RADAR MALANG – Bulan Ramadan kini telah memasuki fase maghfirah yang berlangsung pada sepuluh hari kedua. Pada waktu tersebut, Allah menjanjikan pengampunan yang luas bagi hamba-hamba-Nya yang menjalankan puasa dengan penuh keimanan.
Keutamaan tersebut dijelaskan dalam hadis yang diriwayatkan oleh Ibnu Abi Dunya dan Ibnu ‘Asakir yang berbunyi: “Dari Abu Hurairah, Ramadan itu adalah bulan yang awalnya penuh dengan rahmat. Di pertengahannya penuh dengan ampunan dan di ujungnya pembebasan dari api neraka.”
Pada fase ini, umat Islam dianjurkan untuk meningkatkan introspeksi, membangun kedekatan dengan Allah SWT, serta mengharapkan pengampunan. Selain itu, mereka juga hendaklah memohonkan ampunan bagi orang lain, seperti orang tua, saudara, nenek, kakek, hingga sesama Muslim.

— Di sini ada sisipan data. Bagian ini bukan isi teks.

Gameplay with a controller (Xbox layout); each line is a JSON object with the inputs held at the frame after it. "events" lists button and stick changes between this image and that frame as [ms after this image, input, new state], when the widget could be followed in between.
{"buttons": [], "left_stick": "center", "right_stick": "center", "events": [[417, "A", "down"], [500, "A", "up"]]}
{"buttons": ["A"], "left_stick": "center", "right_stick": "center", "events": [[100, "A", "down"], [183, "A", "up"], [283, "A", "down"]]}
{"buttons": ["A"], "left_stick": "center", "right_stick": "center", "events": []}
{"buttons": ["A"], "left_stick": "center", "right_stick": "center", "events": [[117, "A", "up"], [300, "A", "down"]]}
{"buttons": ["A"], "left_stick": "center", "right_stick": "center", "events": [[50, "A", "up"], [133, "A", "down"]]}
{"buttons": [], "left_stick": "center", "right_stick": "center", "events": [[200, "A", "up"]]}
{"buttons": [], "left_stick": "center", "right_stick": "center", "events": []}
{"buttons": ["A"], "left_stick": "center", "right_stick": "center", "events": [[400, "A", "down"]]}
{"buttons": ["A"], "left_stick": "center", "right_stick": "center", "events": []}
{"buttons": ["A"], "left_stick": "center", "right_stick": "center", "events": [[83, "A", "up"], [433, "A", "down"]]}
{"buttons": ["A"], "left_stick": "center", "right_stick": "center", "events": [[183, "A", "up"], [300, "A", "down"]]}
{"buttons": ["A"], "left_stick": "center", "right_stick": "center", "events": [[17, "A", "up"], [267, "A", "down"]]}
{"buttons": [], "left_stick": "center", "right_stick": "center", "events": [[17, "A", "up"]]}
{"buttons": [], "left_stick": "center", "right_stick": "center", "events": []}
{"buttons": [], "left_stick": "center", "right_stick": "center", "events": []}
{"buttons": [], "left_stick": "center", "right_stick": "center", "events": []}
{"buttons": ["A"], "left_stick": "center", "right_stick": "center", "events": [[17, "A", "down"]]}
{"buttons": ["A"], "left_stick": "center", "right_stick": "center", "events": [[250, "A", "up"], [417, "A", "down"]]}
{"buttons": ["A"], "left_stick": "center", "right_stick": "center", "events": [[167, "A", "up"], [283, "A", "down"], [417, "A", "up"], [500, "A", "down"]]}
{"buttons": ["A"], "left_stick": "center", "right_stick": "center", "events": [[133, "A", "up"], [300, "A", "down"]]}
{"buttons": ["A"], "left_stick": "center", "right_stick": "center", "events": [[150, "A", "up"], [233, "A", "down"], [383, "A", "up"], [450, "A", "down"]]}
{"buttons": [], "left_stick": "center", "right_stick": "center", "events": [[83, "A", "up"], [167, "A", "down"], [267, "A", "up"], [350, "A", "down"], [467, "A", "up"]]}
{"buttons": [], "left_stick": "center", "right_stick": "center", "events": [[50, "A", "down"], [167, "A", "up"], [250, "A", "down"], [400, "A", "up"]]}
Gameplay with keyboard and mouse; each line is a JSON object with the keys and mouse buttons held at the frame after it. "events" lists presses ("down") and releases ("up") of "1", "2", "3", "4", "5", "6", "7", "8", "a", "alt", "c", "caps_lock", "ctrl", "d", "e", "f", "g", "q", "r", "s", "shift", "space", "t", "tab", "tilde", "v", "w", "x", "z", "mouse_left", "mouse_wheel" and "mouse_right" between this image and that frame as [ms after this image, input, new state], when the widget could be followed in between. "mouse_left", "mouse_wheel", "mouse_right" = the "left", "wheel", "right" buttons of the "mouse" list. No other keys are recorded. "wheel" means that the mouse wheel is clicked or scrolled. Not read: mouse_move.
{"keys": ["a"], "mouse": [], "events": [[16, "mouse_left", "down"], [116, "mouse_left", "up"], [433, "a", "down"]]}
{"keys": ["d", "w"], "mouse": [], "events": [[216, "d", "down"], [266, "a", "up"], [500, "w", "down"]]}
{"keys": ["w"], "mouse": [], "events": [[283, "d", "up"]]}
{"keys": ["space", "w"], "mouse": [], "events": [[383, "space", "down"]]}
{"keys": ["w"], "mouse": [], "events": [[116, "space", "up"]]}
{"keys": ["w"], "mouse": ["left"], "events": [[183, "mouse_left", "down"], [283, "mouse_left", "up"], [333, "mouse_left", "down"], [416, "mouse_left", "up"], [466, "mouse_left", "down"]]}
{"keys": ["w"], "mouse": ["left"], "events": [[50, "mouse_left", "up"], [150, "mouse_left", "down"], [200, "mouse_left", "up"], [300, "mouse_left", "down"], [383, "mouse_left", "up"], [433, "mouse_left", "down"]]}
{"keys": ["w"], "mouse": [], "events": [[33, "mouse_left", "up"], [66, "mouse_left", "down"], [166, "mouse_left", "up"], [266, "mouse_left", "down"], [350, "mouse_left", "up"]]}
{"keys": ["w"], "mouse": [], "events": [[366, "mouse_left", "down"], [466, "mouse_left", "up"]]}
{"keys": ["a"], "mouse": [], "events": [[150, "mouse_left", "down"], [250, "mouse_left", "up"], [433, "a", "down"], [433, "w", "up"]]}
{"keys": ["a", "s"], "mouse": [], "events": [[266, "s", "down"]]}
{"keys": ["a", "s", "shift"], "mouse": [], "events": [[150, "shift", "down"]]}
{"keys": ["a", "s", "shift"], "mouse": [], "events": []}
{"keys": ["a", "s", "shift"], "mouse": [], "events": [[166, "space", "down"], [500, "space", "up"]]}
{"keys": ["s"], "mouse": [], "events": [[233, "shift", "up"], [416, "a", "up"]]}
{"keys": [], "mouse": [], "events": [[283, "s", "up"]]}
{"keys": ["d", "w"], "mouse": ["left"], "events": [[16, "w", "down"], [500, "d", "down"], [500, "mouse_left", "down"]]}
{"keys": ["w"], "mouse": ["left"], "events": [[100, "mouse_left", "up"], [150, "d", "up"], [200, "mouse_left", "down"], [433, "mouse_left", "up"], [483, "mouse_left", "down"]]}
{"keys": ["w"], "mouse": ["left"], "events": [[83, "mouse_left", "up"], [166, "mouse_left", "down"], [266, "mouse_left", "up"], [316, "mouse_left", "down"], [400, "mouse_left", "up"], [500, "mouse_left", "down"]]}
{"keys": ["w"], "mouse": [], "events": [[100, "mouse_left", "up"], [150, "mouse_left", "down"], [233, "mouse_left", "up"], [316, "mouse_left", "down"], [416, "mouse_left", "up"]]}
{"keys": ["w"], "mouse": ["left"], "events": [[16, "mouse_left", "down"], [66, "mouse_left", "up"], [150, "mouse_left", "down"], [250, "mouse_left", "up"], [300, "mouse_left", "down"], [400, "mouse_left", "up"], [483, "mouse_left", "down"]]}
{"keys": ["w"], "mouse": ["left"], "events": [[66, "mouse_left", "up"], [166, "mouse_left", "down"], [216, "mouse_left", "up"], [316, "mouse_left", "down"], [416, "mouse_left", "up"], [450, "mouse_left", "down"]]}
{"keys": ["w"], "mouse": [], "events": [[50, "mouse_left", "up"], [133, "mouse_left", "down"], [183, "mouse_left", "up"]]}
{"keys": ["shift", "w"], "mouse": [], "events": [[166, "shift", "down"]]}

Baca Juga: Keutamaan Sedekah Subuh di Bulan Ramadan, Amalan Istimewa Penuh Keberkahan
Berikut sejumlah keutamaan lain dari sepuluh hari kedua Ramadan yang perlu diketahui:
- Dilipatgandakan pahala
Bulan Ramadan merupakan bulan dilipatgandakannya pahala. Rasulullah SAW bersabda:
“Setiap amalan anak Adam dilipatgandakan satu kebaikan dibalas sepuluh hingga tujuh ratus kali lipat. Allah berfirman, kecuali puasa, sesungguhnya puasa itu untuk-Ku dan Aku sendiri yang akan membalasnya.” (HR. Bukhari dan Muslim)
- Dosa-dosa diampuni
Keistimewaan selanjutnya adalah waktu di mana dosa-dosa diampuni. Hal ini telah disebutkan dalam hadis berikut.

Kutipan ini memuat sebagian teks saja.